The second film of Murata’s on show here in The Reliance Gallery
in East London’s Old Street is ‘Untitled (Pink Dot)'. An intense pink dot burns brightly in the middle of the screen, around the edges of this single piercing dot of colour are movements of colour film. The colour flows from cloudy to sharp bursts of cinematic action, as time passes the pixels clear to show the recognisable figure of Sylvester Stallone’s Rambo, the main character bursts through scenes of murder and violence only to disperse into Murata’s warping manipulations, in this digital world the human figures meld then spread into loose shapes and movements, as clarity is lost the film shifts into shapes and colour reminiscent of clouds of slowly expanding dust, these powdery colours then subside into slicks reminiscent in movement and shape of oil on water.
Occasionally the action returns to the recognisable film only to move back into dreamlike, shifting, abstract animations. Filmic references give way to the abstract animations, then painterly sweeps of colour, oil on water becomes oil on canvas.

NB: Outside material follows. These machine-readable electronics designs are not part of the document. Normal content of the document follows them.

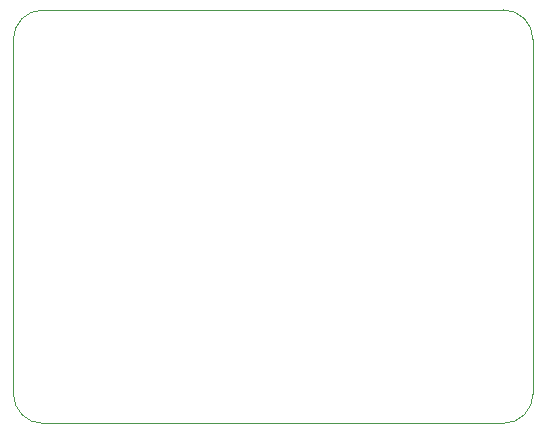
<source format=gm1>
G04 #@! TF.GenerationSoftware,KiCad,Pcbnew,5.1.5*
G04 #@! TF.CreationDate,2020-02-06T17:50:48+09:00*
G04 #@! TF.ProjectId,MIDI-Guy,4d494449-2d47-4757-992e-6b696361645f,rev?*
G04 #@! TF.SameCoordinates,Original*
G04 #@! TF.FileFunction,Profile,NP*
%FSLAX46Y46*%
G04 Gerber Fmt 4.6, Leading zero omitted, Abs format (unit mm)*
G04 Created by KiCad (PCBNEW 5.1.5) date 2020-02-06 17:50:48*
%MOMM*%
%LPD*%
G04 APERTURE LIST*
%ADD10C,0.050000*%
G04 APERTURE END LIST*
D10*
X56000000Y-72500000D02*
X56000000Y-42500000D01*
X58500000Y-75000000D02*
G75*
G02X56000000Y-72500000I0J2500000D01*
G01*
X97500000Y-75000000D02*
X58500000Y-75000000D01*
X100000000Y-42500000D02*
X100000000Y-72500000D01*
X58500000Y-40000000D02*
X97500000Y-40000000D01*
X56000000Y-42500000D02*
G75*
G02X58500000Y-40000000I2500000J0D01*
G01*
X100000000Y-72500000D02*
G75*
G02X97500000Y-75000000I-2500000J0D01*
G01*
X97500000Y-40000000D02*
G75*
G02X100000000Y-42500000I0J-2500000D01*
G01*
M02*

</source>
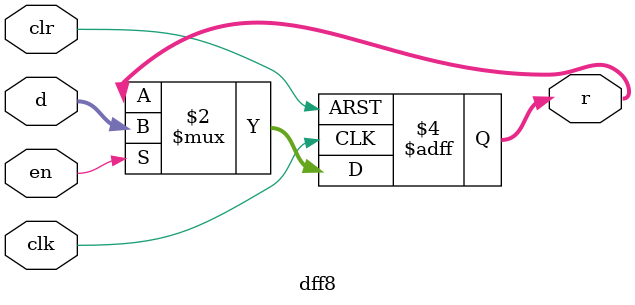
<source format=v>
module dff8 (
	input wire en,
	input wire [7:0] d,
    input wire clk,
    input wire clr, 
	output reg [7:0] r
);
                               
always @ (posedge clk or posedge clr) begin
    if(clr)
        r <= 8'b00000000;
    else if(en)
        r <= d;
end

endmodule
</source>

It appears that with these films Murata is playfully speculating on the contemporary battles between the analogue and digital worlds. In both films Murata creates an animated battle between the existing film material and the powerful actions and possibilities of the digital, the film moves through Murata’s processes of digital degradation and reforming. The breaking and reshaping of the cells and pixels give the impression of a film fighting for literal and metaphorical resolution. Perhaps what we are seeing is the final battle between the past and present of film, the last wars between the analogue and digital tribes, to a view of the possible future of cinema.